Researchers have abused dangling DNS records to hijack subdomains belonging to over a dozen major organizations, and they warn that thousands of entities are vulnerable to such attacks.
The research was conducted by Vienna-based IT security consulting firm Certitude Consulting, whose employees managed to take control of subdomains belonging to governments, political parties, universities, and media companies in an effort to demonstrate the potential risk.
They targeted subdomains belonging to government organizations in the US, Canada, UK and Australia; the Austrian political party FPÖ; cybersecurity firm Netscout; US insurance giant Penn Mutual; CNN; several major universities in the United States (UCLA, Stanford, and University of Pennsylvania); and a couple of financial institutions.
The Certitude researchers configured the hijacked subdomains to redirect visitors to a ‘security awareness notice’ page explaining who they are, what they have done, and how they did it, along with instructions for preventing subdomain hijacking and recovering the subdomain.
However, a malicious actor could have exploited the DNS weakness for malware distribution, spreading misinformation, phishing attacks, and social engineering. These types of attacks are more likely to succeed if they involve a subdomain belonging to a reputable and trusted organization.
Certitude said it had identified over 1,000 organizations whose subdomains were vulnerable, but believes this is just the tip of the iceberg. The entities whose domains were hijacked for demonstration purposes have been notified and the cybersecurity firm said some of them have already changed their DNS records to prevent abuse.
“It was not feasible to inform all >1.000 organizations. Coordination with the Austrian CERT is in progress,” Certitude noted.
The subdomain takeovers leveraged an issue known as ‘dangling DNS’, which occurs when a DNS CNAME record points to a subdomain that no longer exists. This is a widely known problem affecting many organizations that regularly create and delete resources.
Dangling DNS is often related to cloud services. Organizations associate cloud-based services provided by third parties with DNS records on their own DNS server. However, if the cloud service is abandoned at some point due to no longer being needed or due to the organization’s failure to pay for the service, the DNS records continue to point to the associate domain.
A malicious actor can register the subdomain associated with the dangling DNS record at the cloud services provider, effectively taking control of the subdomain and the content it serves.
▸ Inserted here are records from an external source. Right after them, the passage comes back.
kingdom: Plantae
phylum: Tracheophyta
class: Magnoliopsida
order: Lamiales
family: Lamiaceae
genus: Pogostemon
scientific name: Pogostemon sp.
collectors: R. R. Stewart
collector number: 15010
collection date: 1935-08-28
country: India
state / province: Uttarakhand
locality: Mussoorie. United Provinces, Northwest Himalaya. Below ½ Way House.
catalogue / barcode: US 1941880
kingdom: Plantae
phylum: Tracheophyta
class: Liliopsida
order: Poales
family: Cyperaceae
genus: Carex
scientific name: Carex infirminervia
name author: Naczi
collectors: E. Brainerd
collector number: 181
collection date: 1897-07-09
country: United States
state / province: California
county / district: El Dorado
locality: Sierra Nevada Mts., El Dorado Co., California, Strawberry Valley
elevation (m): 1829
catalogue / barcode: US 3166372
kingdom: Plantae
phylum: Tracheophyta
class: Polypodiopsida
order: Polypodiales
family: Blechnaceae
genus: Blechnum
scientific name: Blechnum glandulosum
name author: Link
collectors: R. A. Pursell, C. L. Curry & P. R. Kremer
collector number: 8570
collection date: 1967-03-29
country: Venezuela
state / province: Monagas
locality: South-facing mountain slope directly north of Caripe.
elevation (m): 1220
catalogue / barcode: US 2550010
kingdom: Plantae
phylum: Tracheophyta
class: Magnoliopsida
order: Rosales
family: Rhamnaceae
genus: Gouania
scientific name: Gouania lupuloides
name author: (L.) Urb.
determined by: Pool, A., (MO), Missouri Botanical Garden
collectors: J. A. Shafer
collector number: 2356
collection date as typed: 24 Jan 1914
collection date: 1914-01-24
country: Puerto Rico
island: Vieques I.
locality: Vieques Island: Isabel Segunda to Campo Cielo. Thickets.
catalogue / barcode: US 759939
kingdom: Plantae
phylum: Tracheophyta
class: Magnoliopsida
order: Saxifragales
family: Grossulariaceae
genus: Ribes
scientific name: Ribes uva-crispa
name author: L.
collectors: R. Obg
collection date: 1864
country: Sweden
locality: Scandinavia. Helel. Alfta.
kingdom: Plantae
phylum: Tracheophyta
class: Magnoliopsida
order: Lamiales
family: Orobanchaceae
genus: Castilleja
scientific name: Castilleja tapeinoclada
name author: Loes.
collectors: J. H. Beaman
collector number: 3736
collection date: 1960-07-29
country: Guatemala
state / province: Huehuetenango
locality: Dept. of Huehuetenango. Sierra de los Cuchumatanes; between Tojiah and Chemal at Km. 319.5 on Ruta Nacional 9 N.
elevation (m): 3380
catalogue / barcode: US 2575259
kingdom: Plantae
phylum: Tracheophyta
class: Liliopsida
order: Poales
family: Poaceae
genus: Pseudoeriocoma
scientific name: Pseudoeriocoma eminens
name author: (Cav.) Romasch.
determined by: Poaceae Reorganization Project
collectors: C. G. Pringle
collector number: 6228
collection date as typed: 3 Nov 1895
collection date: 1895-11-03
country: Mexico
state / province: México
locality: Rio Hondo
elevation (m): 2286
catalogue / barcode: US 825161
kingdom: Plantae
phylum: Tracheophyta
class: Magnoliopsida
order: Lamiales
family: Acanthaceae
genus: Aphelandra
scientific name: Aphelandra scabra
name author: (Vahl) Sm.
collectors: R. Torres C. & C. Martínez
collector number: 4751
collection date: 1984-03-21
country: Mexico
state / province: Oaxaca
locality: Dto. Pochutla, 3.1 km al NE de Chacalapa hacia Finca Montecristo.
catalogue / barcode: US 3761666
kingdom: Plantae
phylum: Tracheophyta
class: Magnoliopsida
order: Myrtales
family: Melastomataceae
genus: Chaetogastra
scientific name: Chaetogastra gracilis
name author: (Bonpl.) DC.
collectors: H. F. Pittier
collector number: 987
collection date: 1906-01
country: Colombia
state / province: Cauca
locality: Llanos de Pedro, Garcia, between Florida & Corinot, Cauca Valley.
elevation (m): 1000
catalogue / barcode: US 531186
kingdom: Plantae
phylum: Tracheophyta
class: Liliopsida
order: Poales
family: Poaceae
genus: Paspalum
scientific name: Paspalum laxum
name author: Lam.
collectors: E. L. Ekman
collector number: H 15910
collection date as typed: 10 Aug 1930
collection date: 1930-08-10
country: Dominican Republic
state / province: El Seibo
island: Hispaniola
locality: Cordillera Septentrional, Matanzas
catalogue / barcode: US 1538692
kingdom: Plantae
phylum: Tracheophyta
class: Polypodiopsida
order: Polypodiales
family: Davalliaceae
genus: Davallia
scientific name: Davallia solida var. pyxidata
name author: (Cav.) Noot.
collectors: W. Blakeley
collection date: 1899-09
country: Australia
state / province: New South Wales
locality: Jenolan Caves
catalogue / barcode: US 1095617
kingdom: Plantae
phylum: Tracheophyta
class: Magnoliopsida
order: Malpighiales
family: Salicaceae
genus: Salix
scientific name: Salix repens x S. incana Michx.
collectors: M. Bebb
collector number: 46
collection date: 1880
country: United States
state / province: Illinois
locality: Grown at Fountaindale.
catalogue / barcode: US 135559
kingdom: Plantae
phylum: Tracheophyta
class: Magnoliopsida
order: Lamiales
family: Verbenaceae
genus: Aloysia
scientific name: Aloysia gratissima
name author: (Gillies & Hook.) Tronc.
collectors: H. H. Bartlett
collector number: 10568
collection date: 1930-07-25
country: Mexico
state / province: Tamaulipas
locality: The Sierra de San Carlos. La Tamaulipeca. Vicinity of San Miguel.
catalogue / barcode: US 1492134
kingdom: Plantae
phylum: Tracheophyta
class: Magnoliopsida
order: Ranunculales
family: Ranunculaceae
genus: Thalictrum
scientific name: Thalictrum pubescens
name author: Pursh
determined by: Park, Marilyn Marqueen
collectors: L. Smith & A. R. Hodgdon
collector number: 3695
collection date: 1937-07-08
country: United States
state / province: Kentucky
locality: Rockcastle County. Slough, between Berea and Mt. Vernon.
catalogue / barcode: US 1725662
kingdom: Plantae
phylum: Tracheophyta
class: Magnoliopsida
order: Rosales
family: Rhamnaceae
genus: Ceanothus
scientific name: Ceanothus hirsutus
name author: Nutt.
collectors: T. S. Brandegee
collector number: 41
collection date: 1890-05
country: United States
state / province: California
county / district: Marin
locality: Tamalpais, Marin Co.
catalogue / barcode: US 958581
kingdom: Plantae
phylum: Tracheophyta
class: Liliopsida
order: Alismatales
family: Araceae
On one hand, organizations need to keep track of their DNS entries to ensure they don’t have dangling records on their servers. On the other hand, Certitude believes cloud services providers also bear some responsibility.
“In most cases, the hijacking of subdomains could be effectively and comprehensively prevented by cloud services through domain ownership verification and not immediately releasing previously used identifiers for registration,” explained Florian Schweitzer, cloud security expert at Certitude Consulting. “Microsoft implemented this for Azure Storage Accounts several months ago. Other providers, such as Amazon Web Services, must fulfill their responsibilities.”
Certitude has not revealed its enumeration methods for dangling DNS records in an effort to prevent abuse.